━━━ DATASET EXCERPTS ━━━

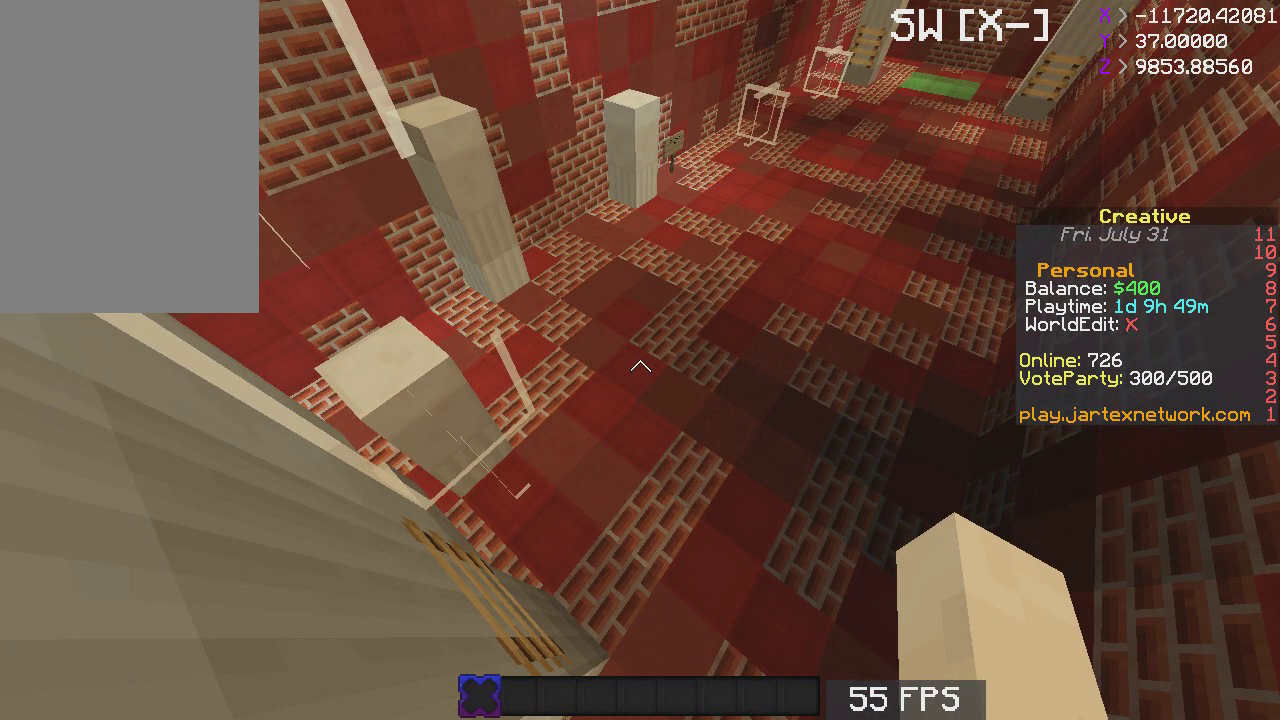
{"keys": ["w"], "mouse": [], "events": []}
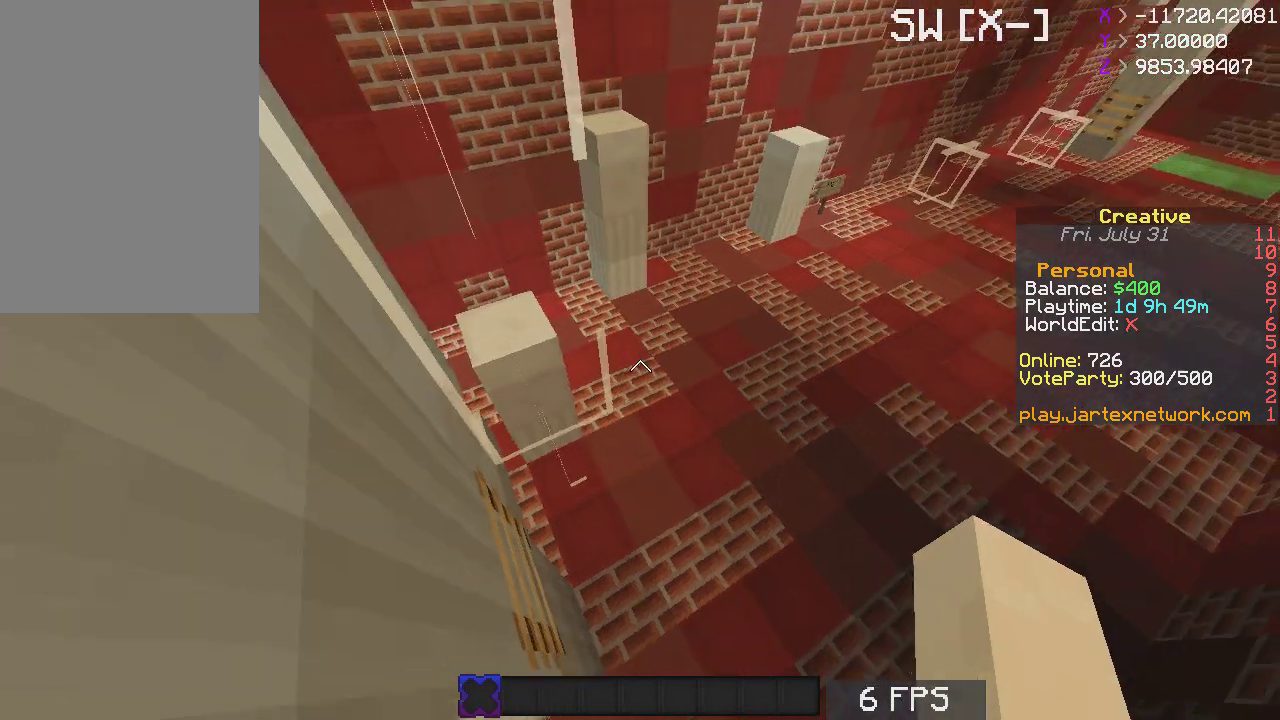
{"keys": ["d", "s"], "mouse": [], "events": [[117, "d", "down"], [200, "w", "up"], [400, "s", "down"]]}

━━━
━━━ DATASET EXCERPTS ━━━

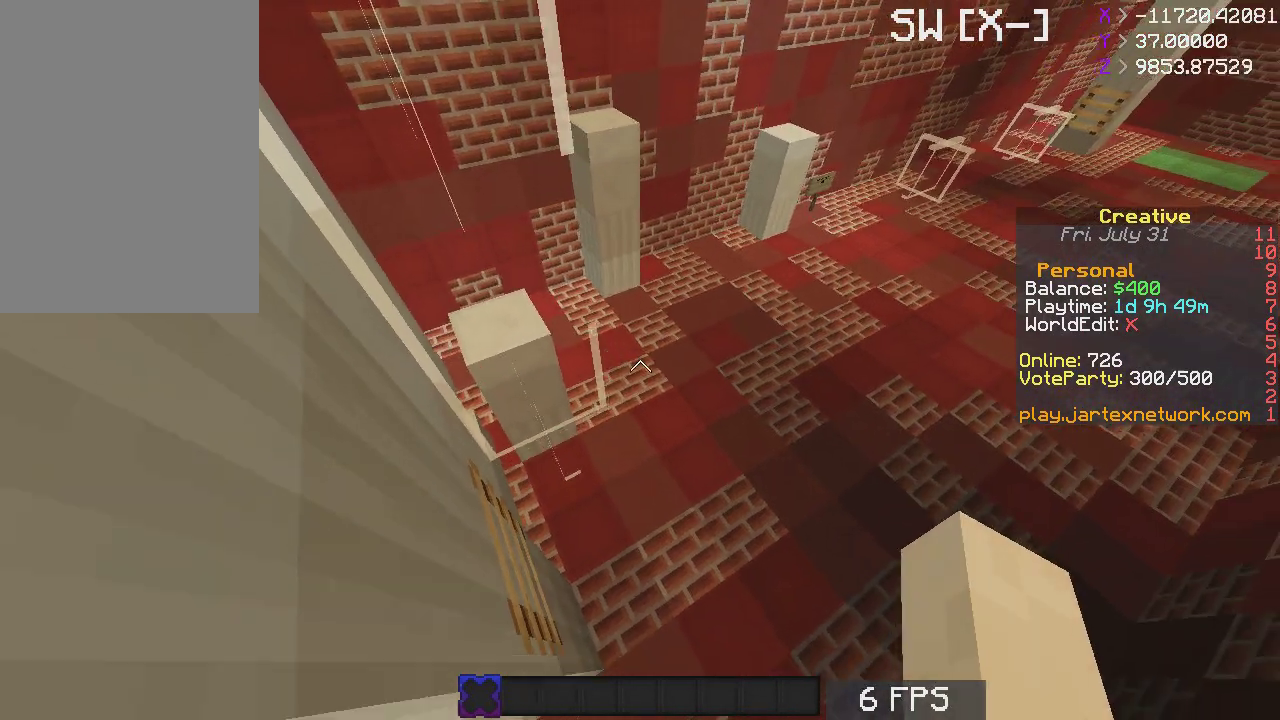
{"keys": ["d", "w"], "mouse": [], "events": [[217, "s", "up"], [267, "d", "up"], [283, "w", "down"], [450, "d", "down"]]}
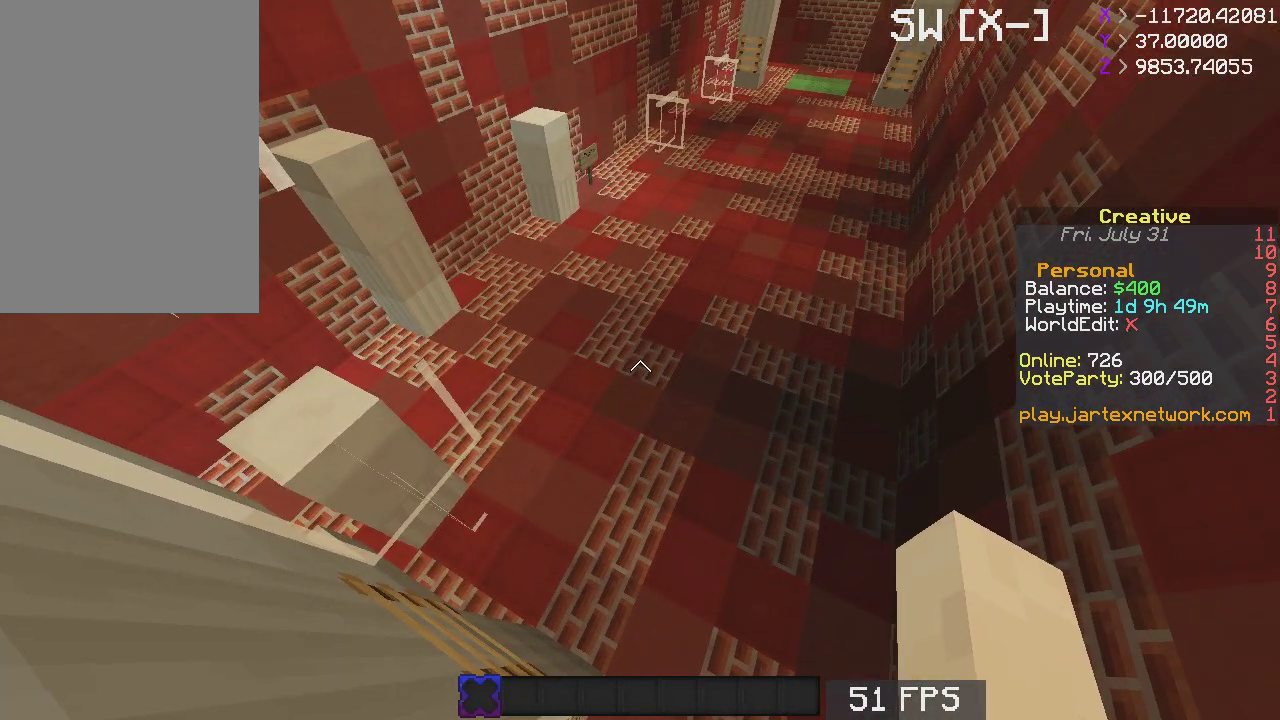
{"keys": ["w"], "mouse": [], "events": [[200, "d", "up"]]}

━━━
━━━ DATASET EXCERPTS ━━━

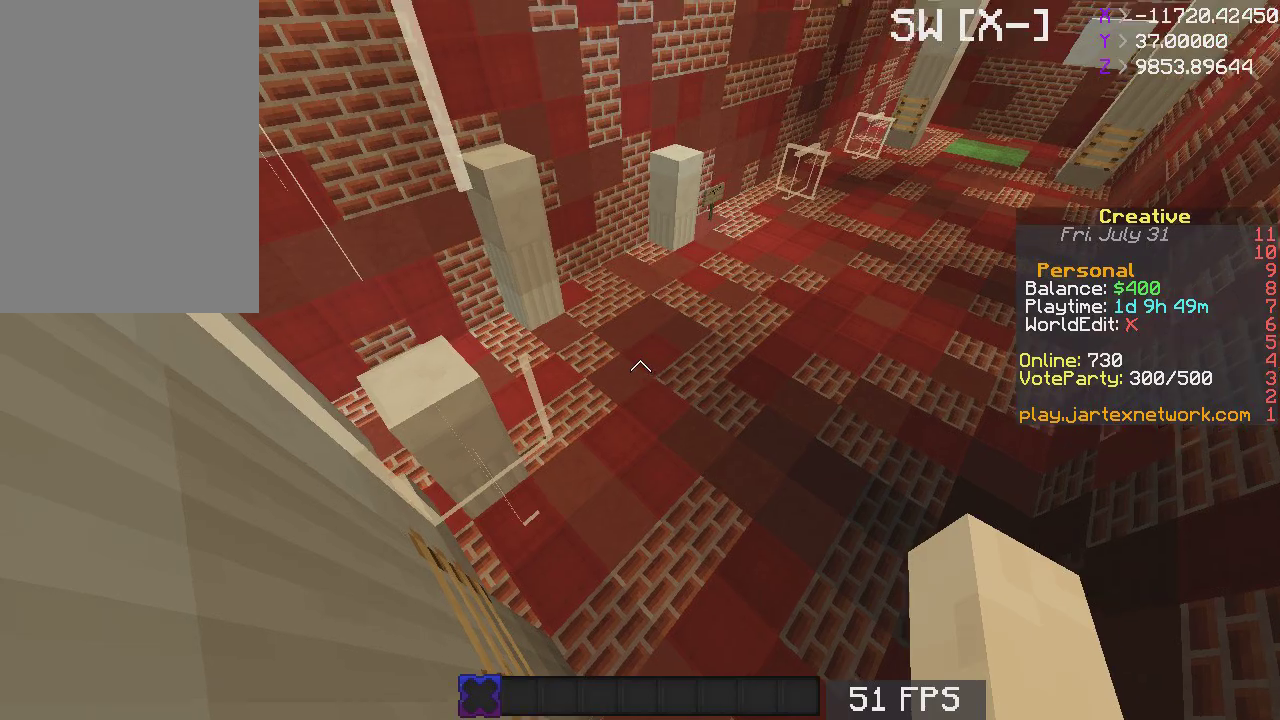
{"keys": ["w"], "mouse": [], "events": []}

━━━

_TASK INSTRUCTIONS_. Please copy each line of the records above that holds the word "down".

_YOUR RESPONSE_.
{"keys": ["d", "s"], "mouse": [], "events": [[117, "d", "down"], [200, "w", "up"], [400, "s", "down"]]}
{"keys": ["d", "w"], "mouse": [], "events": [[217, "s", "up"], [267, "d", "up"], [283, "w", "down"], [450, "d", "down"]]}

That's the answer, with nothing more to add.